Dataset items:
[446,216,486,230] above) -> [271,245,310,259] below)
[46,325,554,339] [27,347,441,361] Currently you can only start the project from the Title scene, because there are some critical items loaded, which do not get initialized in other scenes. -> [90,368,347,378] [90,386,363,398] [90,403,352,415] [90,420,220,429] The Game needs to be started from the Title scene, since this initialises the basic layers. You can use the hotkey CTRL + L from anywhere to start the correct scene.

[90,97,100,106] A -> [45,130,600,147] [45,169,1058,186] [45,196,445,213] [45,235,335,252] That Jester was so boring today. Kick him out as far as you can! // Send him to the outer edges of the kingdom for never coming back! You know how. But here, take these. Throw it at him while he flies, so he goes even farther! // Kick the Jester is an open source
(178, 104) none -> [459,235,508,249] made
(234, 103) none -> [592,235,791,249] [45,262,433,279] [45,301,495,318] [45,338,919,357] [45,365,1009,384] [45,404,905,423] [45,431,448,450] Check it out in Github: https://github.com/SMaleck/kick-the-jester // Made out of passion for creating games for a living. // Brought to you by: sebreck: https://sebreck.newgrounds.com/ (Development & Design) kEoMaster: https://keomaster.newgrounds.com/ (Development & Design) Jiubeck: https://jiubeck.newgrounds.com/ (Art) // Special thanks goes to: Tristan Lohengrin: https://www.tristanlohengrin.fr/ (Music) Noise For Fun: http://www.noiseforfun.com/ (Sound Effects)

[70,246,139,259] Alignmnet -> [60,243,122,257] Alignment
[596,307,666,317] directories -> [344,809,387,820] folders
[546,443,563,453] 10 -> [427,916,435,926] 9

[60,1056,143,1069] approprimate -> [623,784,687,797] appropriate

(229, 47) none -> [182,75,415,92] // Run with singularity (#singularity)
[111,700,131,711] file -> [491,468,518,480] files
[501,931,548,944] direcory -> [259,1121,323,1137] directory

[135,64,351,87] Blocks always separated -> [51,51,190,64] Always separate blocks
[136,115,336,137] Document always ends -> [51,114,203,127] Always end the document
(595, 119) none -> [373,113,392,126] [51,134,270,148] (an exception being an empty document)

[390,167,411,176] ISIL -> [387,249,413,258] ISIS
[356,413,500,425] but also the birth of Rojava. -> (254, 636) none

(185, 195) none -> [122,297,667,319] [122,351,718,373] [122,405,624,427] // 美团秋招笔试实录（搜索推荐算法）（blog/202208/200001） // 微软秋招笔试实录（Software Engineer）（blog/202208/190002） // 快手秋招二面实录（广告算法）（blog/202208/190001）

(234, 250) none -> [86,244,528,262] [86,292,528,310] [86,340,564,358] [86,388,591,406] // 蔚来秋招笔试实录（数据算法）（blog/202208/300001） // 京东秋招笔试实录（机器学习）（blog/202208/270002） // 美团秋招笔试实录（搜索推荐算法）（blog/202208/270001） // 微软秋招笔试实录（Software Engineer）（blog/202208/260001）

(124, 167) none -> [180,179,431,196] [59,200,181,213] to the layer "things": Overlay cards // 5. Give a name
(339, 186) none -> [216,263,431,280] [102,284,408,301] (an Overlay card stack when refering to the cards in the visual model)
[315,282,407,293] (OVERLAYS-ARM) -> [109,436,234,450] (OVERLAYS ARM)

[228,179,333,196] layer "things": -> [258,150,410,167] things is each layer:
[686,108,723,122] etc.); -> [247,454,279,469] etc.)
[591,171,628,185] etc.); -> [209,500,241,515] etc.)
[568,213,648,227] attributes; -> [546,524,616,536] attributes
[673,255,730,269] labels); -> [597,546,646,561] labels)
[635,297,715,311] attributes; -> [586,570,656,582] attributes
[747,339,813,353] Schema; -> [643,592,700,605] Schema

Task objective> Retype the entries in full. Keep every line identical.

Expected output>
[446,216,486,230] above) -> [271,245,310,259] below)
[46,325,554,339] [27,347,441,361] Currently you can only start the project from the Title scene, because there are some critical items loaded, which do not get initialized in other scenes. -> [90,368,347,378] [90,386,363,398] [90,403,352,415] [90,420,220,429] The Game needs to be started from the Title scene, since this initialises the basic layers. You can use the hotkey CTRL + L from anywhere to start the correct scene.

[90,97,100,106] A -> [45,130,600,147] [45,169,1058,186] [45,196,445,213] [45,235,335,252] That Jester was so boring today. Kick him out as far as you can! // Send him to the outer edges of the kingdom for never coming back! You know how. But here, take these. Throw it at him while he flies, so he goes even farther! // Kick the Jester is an open source
(178, 104) none -> [459,235,508,249] made
(234, 103) none -> [592,235,791,249] [45,262,433,279] [45,301,495,318] [45,338,919,357] [45,365,1009,384] [45,404,905,423] [45,431,448,450] Check it out in Github: https://github.com/SMaleck/kick-the-jester // Made out of passion for creating games for a living. // Brought to you by: sebreck: https://sebreck.newgrounds.com/ (Development & Design) kEoMaster: https://keomaster.newgrounds.com/ (Development & Design) Jiubeck: https://jiubeck.newgrounds.com/ (Art) // Special thanks goes to: Tristan Lohengrin: https://www.tristanlohengrin.fr/ (Music) Noise For Fun: http://www.noiseforfun.com/ (Sound Effects)

[70,246,139,259] Alignmnet -> [60,243,122,257] Alignment
[596,307,666,317] directories -> [344,809,387,820] folders
[546,443,563,453] 10 -> [427,916,435,926] 9

[60,1056,143,1069] approprimate -> [623,784,687,797] appropriate

(229, 47) none -> [182,75,415,92] // Run with singularity (#singularity)
[111,700,131,711] file -> [491,468,518,480] files
[501,931,548,944] direcory -> [259,1121,323,1137] directory

[135,64,351,87] Blocks always separated -> [51,51,190,64] Always separate blocks
[136,115,336,137] Document always ends -> [51,114,203,127] Always end the document
(595, 119) none -> [373,113,392,126] [51,134,270,148] (an exception being an empty document)

[390,167,411,176] ISIL -> [387,249,413,258] ISIS
[356,413,500,425] but also the birth of Rojava. -> (254, 636) none

(185, 195) none -> [122,297,667,319] [122,351,718,373] [122,405,624,427] // 美团秋招笔试实录（搜索推荐算法）（blog/202208/200001） // 微软秋招笔试实录（Software Engineer）（blog/202208/190002） // 快手秋招二面实录（广告算法）（blog/202208/190001）

(234, 250) none -> [86,244,528,262] [86,292,528,310] [86,340,564,358] [86,388,591,406] // 蔚来秋招笔试实录（数据算法）（blog/202208/300001） // 京东秋招笔试实录（机器学习）（blog/202208/270002） // 美团秋招笔试实录（搜索推荐算法）（blog/202208/270001） // 微软秋招笔试实录（Software Engineer）（blog/202208/260001）

(124, 167) none -> [180,179,431,196] [59,200,181,213] to the layer "things": Overlay cards // 5. Give a name
(339, 186) none -> [216,263,431,280] [102,284,408,301] (an Overlay card stack when refering to the cards in the visual model)
[315,282,407,293] (OVERLAYS-ARM) -> [109,436,234,450] (OVERLAYS ARM)

[228,179,333,196] layer "things": -> [258,150,410,167] things is each layer:
[686,108,723,122] etc.); -> [247,454,279,469] etc.)
[591,171,628,185] etc.); -> [209,500,241,515] etc.)
[568,213,648,227] attributes; -> [546,524,616,536] attributes
[673,255,730,269] labels); -> [597,546,646,561] labels)
[635,297,715,311] attributes; -> [586,570,656,582] attributes
[747,339,813,353] Schema; -> [643,592,700,605] Schema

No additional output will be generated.